PROBLEM SET:
(a) Sum up the post on Christine Korsgaard's lecture about animals in two sentences.
(b) In the post on Korsgaard's lecture, what does treating nonhuman animals as ends in themselves require, among other things?
(c) Go on with the post about Korsgaard's lecture on animals from its final sentence.

SOURCE PASSAGE:
Skip to content

Christine Korsgaard on our Moral Obligations to Animals [Uehiro Lecture 2]

by Karamvir Chadha @karamvirchadha

 What are our moral obligations to animals? This was the subject of Christine Korsgaard’s Uehiro lecture on 2 December 2014, the second of a three-lecture series on the moral and legal standing of animals. (To listen to the lecture follow this link)

Korsgaard argued for the conclusion that animals have moral standing. Her argument for this conclusion was characteristically Korsgaardian: it was both extremely ambitious and grounded in a distinctive interpretation of Kant.

Korsgaard began by explaining why there’s such a thing as value in the world at all. Value, she argued, is explained in terms of the existence of valuing, which occurs necessarily in valuing beings like us.

 

So why is there value in the world at all? According to Korsgaard, humans have a special form of self-consciousness – rationality – that makes us aware of the motives on which we act, and capable of evaluating those motives as good or bad reasons. As rational beings we need to justify our actions. To do this, we must suppose that some ends are really worth pursuing – that they are absolutely good. Without metaphysical insight into the realm of intrinsic values, all we have to go on is that some things are good or bad for us. We take our ends to matter absolutely because we take ourselves to matter absolutely. ‘Ourselves’ here cannot just mean ourselves qua rational beings. For many of the things we take to be valuable – our love of sex, food, and freedom from terror – we value not in virtue of our rationality, but rather our animality.

 

Korsgaard went on to argue that we value ourselves as ‘ends in ourselves’ not just as rational beings, but as beings for whom things can be good or bad. Nonhuman animals, she continued, are also things for whom things can be good or bad. Consequently, we must also treat nonhuman animals as ends in themselves. Since they are ends in themselves, Korsgaard argued, we cannot treat nonhuman animals as mere means. That requires, among other things, the abolition of all factory farming.

 

Korsgaard also argued that since the notion of ends in themselves – things for whom things can be good or bad – is prior to the notions of good or bad, nothing can be good or bad unless there is someone for whom it is good or bad.

Stored data entries:

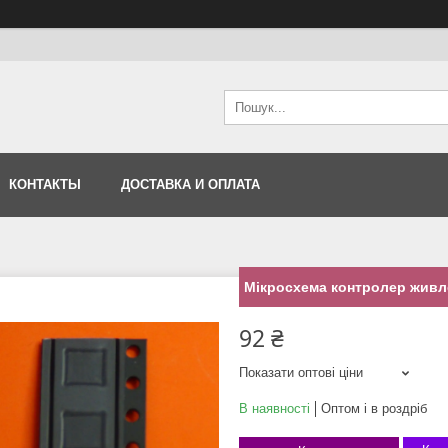
КОНТАКТЫ
ДОСТАВКА И ОПЛАТА
Мікросхема контролер живл
92 ₴
Показати оптові ціни
В наявності
Оптом і в роздріб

REPLIES:
(a) In her second Uehiro lecture on 2 December 2014, Christine Korsgaard argued that animals have moral standing, explaining value by the existence of valuing beings who, being rational, must take themselves and their ends to matter absolutely. Since we value ourselves as beings for whom things can be good or bad, and nonhuman animals are such beings too, she concluded that they are ends in themselves who cannot be treated as mere means, which requires, among other things, abolishing all factory farming.

(b) The abolition of all factory farming.

(c)
But consider the possibility of genetically engineering the gametes of farm animals to ‘knock out’ the affective dimension of pain. Since they’re just gametes, there is no one – no ‘functional unity’, in Korsgaard’s terms – for whom that is bad. But the animals that such gametes would produce would, by lacking the affective dimension of pain, be in many ways suited to lives in factory farms (see Adam Shriver, ‘Knocking Out the Pain in Livestock’). Factory farming an animal of that kind might not be bad from what Korsgaard calls that animal’s ‘point of view’. Korsgaard seems committed to saying that such genetic manipulation is not bad, since there is no one for whom it is bad. Is that really plausible?

 

Relatedly, it seems possible to drive a wedge between what is good for an animal and what is good or bad from that animal’s point of view. A dog may recoil and the prospect of been taken to the vet, but it may nevertheless be in good for the dog that he be to be taken to the vet.

 

Finally, responding to questions, Korsgaard was prepared to concede that perception – the form of self-consciousness characteristic of animals – might admit of degrees. There is a sense in which plants exhibit perception by, for example, growing towards sunlight. But this means that some biological plants are Korsgaardian animals to a greater degree than are some biological animals. The Korsgaardian category of ‘animal’ doesn’t map neatly onto our biological category of the same name. Consequently, even if Korsgaard’s argument is sound, we would need to consider the mapping relation between Korsgaardian animals and biological animals before Korsgaard’s argument would give us reason to – say – eat biological plants instead of biological animals.

 

Please follow these pdf links to the handouts provided by Korgaard to accompany the lecture series:

http://www.practicalethics.ox.ac.uk/__data/assets/pdf_file/0019/35821/CMK.FC1.Handout1.A4.pdf

http://www.practicalethics.ox.ac.uk/__data/assets/pdf_file/0020/35822/CMK.FC2.Handout2.A4.pdf

http://www.practicalethics.ox.ac.uk/__data/assets/pdf_file/0003/35823/CMK.FC3.Handout3.A4.pdf

 

Share on

2 Comment on this post

  1. Thanks for the summary. A few thoughts in response:

    “Since they are ends in themselves, Korsgaard argued, we cannot treat nonhuman animals as mere means. That requires, among other things, the abolition of all factory farming.”

    This conclusion, which many who wouldn’t even consider themselves animal advocates would agree with, is surely far too weak. We would obviously see the rearing of humans for food and resource purposes as using them as mere means, and thus prohibitions against using animals as mere means should rule out all animal use (thus advocating moral veganism.)

    “[I]t seems possible to drive a wedge between what is good for an animal and what is good or bad from that animal’s point of view. A dog may recoil and the prospect of been taken to the vet, but it may nevertheless be in good for the dog that he be to be taken to the vet.”

    I don’t think Korsgaard’s focus on goodness from the “point of view” of an animal rules out that an animal (human or non-human) might not fully understand what is in their own interest. Since a dog’s own health is, from their own point of view, good, and going to the vet promotes this good, Korsgaard could coherently accommodate this challenge.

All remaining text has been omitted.